▶ [Exercise brief]: Rewrite the entries from the first line up to and including the line containing "Entry: 1.25bar". Replace "Maintenance form field" with "Service log field" and leave everything else unchanged.

(Dataset entries)
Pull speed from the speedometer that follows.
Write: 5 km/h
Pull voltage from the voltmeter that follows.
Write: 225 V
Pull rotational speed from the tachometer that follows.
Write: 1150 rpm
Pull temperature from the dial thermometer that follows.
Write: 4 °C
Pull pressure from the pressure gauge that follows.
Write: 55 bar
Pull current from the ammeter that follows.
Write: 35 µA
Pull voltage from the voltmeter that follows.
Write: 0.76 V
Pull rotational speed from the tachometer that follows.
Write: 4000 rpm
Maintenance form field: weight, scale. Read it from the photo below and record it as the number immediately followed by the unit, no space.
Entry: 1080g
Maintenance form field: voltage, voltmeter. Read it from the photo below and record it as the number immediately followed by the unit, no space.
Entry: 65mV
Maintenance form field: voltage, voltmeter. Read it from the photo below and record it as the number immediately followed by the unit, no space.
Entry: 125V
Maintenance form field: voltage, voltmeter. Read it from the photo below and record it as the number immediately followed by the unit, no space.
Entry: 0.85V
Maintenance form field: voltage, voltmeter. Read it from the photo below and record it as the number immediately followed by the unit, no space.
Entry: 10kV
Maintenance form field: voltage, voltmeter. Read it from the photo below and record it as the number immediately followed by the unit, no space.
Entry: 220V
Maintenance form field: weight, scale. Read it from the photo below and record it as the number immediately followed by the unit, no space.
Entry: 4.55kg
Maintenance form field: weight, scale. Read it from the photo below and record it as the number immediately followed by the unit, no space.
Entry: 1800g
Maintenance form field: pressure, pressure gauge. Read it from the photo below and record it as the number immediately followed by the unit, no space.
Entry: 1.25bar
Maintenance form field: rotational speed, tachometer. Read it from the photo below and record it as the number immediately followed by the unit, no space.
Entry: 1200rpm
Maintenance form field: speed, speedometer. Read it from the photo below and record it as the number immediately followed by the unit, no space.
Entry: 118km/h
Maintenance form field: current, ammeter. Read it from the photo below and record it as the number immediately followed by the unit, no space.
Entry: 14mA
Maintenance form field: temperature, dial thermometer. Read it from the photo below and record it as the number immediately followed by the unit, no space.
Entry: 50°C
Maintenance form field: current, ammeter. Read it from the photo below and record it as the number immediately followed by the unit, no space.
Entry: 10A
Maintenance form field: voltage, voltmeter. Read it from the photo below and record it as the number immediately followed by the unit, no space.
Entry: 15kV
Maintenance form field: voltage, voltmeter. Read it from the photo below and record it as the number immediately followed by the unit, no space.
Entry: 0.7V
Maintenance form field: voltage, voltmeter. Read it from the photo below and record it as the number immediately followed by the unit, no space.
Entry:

▶ [Written solution]:
Pull speed from the speedometer that follows.
Write: 5 km/h
Pull voltage from the voltmeter that follows.
Write: 225 V
Pull rotational speed from the tachometer that follows.
Write: 1150 rpm
Pull temperature from the dial thermometer that follows.
Write: 4 °C
Pull pressure from the pressure gauge that follows.
Write: 55 bar
Pull current from the ammeter that follows.
Write: 35 µA
Pull voltage from the voltmeter that follows.
Write: 0.76 V
Pull rotational speed from the tachometer that follows.
Write: 4000 rpm
Service log field: weight, scale. Read it from the photo below and record it as the number immediately followed by the unit, no space.
Entry: 1080g
Service log field: voltage, voltmeter. Read it from the photo below and record it as the number immediately followed by the unit, no space.
Entry: 65mV
Service log field: voltage, voltmeter. Read it from the photo below and record it as the number immediately followed by the unit, no space.
Entry: 125V
Service log field: voltage, voltmeter. Read it from the photo below and record it as the number immediately followed by the unit, no space.
Entry: 0.85V
Service log field: voltage, voltmeter. Read it from the photo below and record it as the number immediately followed by the unit, no space.
Entry: 10kV
Service log field: voltage, voltmeter. Read it from the photo below and record it as the number immediately followed by the unit, no space.
Entry: 220V
Service log field: weight, scale. Read it from the photo below and record it as the number immediately followed by the unit, no space.
Entry: 4.55kg
Service log field: weight, scale. Read it from the photo below and record it as the number immediately followed by the unit, no space.
Entry: 1800g
Service log field: pressure, pressure gauge. Read it from the photo below and record it as the number immediately followed by the unit, no space.
Entry: 1.25bar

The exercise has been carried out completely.